The problem for the Phantom, is that seems a pretty adolescent sort of story. What Hemingway was talking about was war, and love and dismemberment and wounds and bureaucracy and romance in the ruins. That was adult stuff.
Gatsby is about a man who mentally could not progress beyond the inevitable insults of childhood and adolescence, a man in arrested development. If the Phantom had known Gatsby, he would have shaken his shoulders and said, "Hey, what does it matter what you were like when you were seventeen? Some of those kids who were such stars then are pretty ordinary now. Some of the meek are now inheriting the earth. Get over it. There are more women in the world than Daisy."
Fitzgerald just seemed silly, to be trapped in the past.
On the other hand, Fitzgerald did manage to write one of the best, most enduring final sentences in literature: "So we beat on, boats against the current, borne back ceaselessly into the past."
That sentence is used in "The Wire," in a prison book club, and the man who utters it (DeAngelo) really has been trapped in the past, as he was raised on the cruel corners of Baltimore, murdered people and saw people murdered and became part of a drug gang; he really could not escape his past, which had produced him and rendered him helpless against the currents. "The Wire" gave a real meaning to that sentence.
But they still know and love Fitzgerald in St. Paul.
The thing is, though, Fitzgerald is not buried in St. Paul. He is buried near Bethesda, in Rockville, Maryland, in a shabby little cemetery next to a tiny church which is hemmed in by noisy roads, so if you stand in front of his grave and try to speak to the person next to you, you have to almost shout to be heard.

What this exercise asks:
• a. Repeat the part of the passage on Fitzgerald that opens with the words containing "Gatsby is about" and closes with "in the past.".
• b. Reproduce the records from their start through the line containing "luta nobis est", leaving the pictures out of your answer.
The text and the records have no connection to each other.

Recorded information:
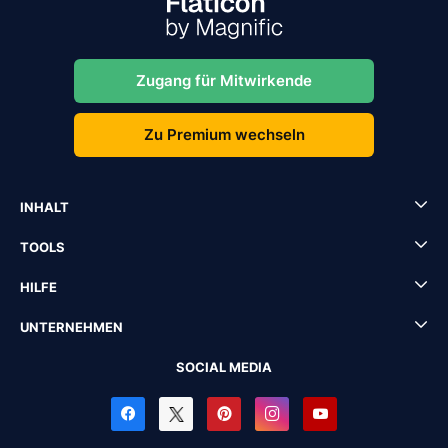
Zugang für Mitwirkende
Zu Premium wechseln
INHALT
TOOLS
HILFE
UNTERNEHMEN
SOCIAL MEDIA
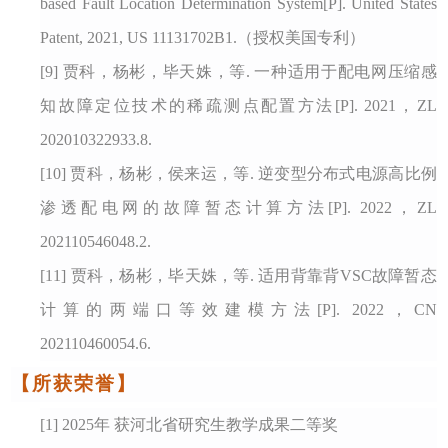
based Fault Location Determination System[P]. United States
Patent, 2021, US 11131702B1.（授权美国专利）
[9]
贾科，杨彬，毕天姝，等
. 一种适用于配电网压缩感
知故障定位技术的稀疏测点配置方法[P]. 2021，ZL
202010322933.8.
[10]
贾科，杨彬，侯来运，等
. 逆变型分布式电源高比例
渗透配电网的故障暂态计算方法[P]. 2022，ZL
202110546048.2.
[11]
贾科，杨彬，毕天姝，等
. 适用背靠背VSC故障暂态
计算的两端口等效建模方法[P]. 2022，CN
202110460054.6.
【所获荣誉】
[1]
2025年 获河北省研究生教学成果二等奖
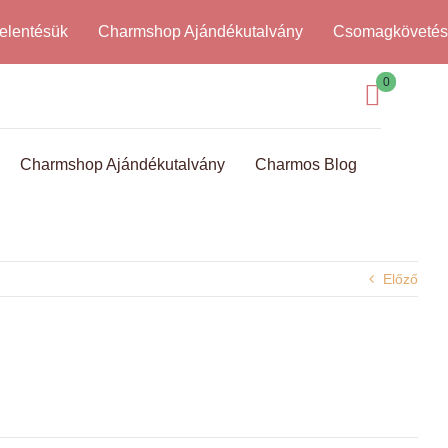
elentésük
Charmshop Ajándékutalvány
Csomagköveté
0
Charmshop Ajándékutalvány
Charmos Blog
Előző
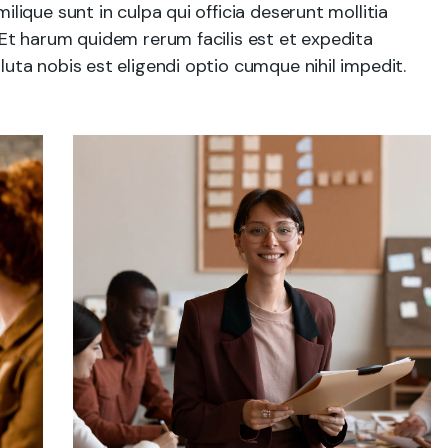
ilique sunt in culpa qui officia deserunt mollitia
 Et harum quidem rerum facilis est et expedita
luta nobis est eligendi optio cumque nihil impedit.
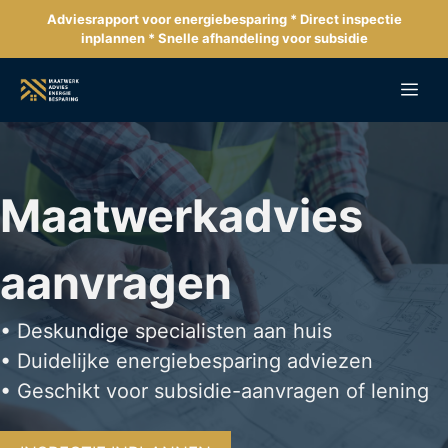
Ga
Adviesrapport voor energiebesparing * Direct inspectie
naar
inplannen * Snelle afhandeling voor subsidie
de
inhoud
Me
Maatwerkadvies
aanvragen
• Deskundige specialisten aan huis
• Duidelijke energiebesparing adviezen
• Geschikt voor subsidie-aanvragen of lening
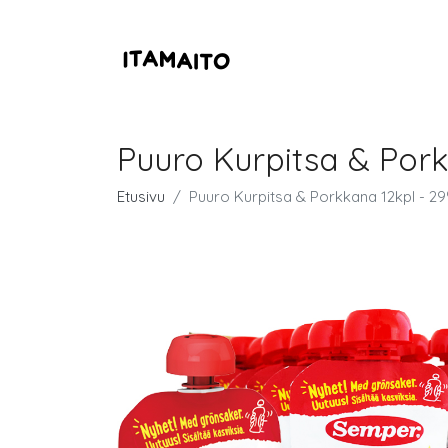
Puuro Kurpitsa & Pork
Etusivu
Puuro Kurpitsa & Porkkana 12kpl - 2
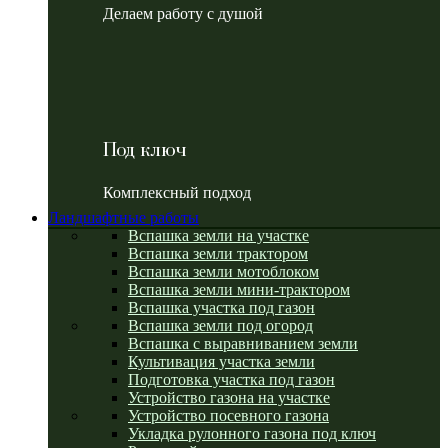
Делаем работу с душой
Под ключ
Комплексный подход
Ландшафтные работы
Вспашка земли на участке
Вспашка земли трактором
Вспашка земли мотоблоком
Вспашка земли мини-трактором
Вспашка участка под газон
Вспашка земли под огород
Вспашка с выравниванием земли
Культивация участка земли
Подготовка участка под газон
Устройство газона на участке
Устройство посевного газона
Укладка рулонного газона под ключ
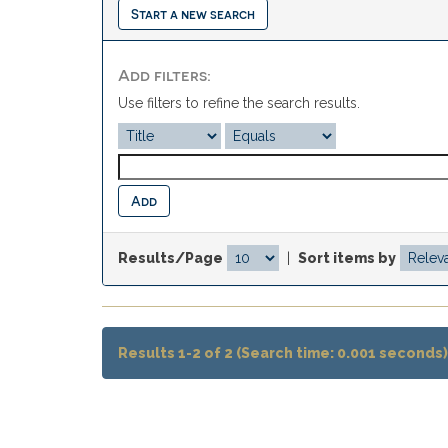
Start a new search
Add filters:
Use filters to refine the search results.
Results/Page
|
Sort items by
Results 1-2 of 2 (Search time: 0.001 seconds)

Solutions to each task:
• a.
Gatsby is about a man who mentally could not progress beyond the inevitable insults of childhood and adolescence, a man in arrested development. If the Phantom had known Gatsby, he would have shaken his shoulders and said, "Hey, what does it matter what you were like when you were seventeen? Some of those kids who were such stars then are pretty ordinary now. Some of the meek are now inheriting the earth. Get over it. There are more women in the world than Daisy."
Fitzgerald just seemed silly, to be trapped in the past.

• b.
Zugang für Mitwirkende
Zu Premium wechseln
INHALT
TOOLS
HILFE
UNTERNEHMEN
SOCIAL MEDIA
based Fault Location Determination System[P]. United States
Patent, 2021, US 11131702B1.（授权美国专利）
[9]
贾科，杨彬，毕天姝，等
. 一种适用于配电网压缩感
知故障定位技术的稀疏测点配置方法[P]. 2021，ZL
202010322933.8.
[10]
贾科，杨彬，侯来运，等
. 逆变型分布式电源高比例
渗透配电网的故障暂态计算方法[P]. 2022，ZL
202110546048.2.
[11]
贾科，杨彬，毕天姝，等
. 适用背靠背VSC故障暂态
计算的两端口等效建模方法[P]. 2022，CN
202110460054.6.
【所获荣誉】
[1]
2025年 获河北省研究生教学成果二等奖
elentésük
Charmshop Ajándékutalvány
Csomagköveté
0
Charmshop Ajándékutalvány
Charmos Blog
Előző
ilique sunt in culpa qui officia deserunt mollitia
 Et harum quidem rerum facilis est et expedita
luta nobis est eligendi optio cumque nihil impedit.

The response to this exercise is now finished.